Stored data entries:
_ _ _ _ _ _ _
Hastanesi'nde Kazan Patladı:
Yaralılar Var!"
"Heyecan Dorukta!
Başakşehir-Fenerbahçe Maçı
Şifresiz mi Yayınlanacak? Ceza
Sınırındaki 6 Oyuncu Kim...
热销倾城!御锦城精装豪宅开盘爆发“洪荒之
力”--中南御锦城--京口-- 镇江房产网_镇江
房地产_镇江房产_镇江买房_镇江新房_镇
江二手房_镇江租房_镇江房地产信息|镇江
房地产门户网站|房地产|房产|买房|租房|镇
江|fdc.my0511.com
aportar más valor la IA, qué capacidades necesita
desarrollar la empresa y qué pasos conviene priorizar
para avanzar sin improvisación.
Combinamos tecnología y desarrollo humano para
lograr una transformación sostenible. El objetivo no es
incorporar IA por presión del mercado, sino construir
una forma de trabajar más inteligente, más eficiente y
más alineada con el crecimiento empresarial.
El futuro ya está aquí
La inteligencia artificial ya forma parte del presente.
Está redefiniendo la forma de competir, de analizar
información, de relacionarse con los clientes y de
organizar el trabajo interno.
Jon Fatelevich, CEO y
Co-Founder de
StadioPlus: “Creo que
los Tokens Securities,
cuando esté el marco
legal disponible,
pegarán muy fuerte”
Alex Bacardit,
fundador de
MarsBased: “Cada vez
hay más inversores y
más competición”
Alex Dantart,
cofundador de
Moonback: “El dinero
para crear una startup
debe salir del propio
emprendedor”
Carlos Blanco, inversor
_ _ _ _ _ _ _
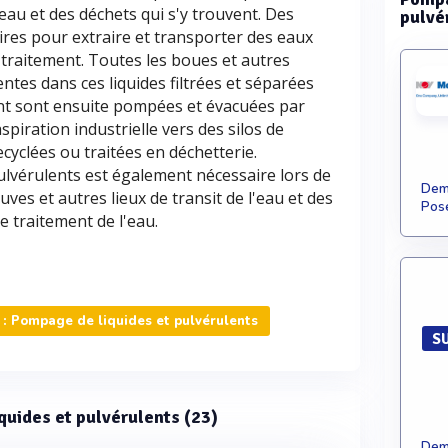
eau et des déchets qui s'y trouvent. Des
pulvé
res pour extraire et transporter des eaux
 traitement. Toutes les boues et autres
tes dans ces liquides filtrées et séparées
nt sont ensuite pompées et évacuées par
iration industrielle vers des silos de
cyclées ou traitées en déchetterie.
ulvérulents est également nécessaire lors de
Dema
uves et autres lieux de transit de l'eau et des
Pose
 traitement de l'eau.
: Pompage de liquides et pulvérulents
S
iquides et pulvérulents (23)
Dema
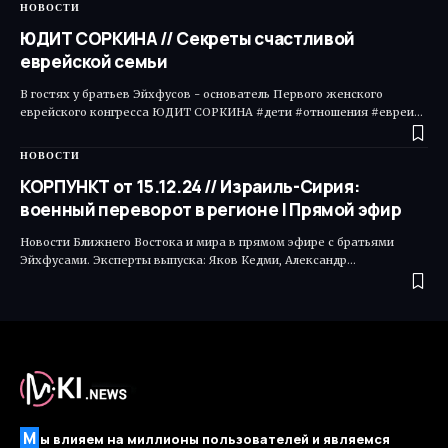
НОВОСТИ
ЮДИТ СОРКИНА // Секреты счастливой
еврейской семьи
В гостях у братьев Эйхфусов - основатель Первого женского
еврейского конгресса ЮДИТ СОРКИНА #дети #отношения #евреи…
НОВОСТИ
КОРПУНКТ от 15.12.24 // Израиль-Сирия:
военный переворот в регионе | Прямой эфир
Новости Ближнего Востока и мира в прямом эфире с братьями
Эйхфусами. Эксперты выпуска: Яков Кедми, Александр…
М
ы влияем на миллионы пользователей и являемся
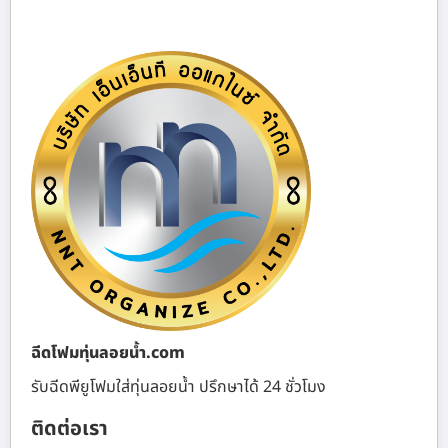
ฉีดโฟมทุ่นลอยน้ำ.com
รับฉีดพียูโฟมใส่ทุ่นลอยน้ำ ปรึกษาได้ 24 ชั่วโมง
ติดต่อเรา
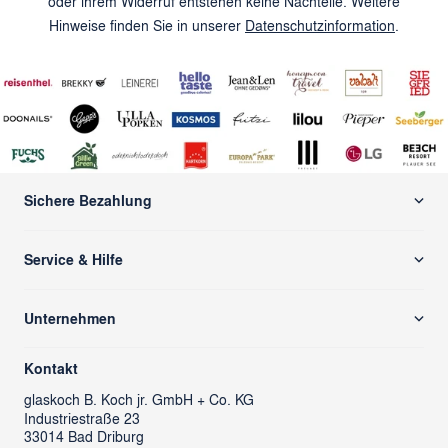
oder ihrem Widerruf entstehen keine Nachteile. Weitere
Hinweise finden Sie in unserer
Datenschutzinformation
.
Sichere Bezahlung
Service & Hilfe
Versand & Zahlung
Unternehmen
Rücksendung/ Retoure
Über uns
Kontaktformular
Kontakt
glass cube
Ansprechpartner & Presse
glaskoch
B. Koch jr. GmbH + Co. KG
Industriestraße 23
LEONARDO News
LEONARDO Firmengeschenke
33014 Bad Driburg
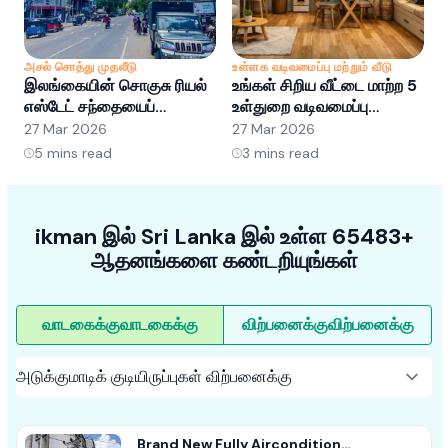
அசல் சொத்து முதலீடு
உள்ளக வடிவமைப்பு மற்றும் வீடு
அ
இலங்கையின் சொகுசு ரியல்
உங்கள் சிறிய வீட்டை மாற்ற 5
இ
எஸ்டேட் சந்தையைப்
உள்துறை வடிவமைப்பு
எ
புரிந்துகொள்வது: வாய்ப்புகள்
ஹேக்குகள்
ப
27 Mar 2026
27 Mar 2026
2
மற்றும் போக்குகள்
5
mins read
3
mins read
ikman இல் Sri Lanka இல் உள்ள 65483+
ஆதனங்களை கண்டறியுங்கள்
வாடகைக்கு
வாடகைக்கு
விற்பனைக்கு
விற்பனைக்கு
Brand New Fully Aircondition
_ _ _ _ _ _ _
Exercise:
The records are above. How many lines in them contain the word "liquides"? Give the number alone.

Exercise solution:
2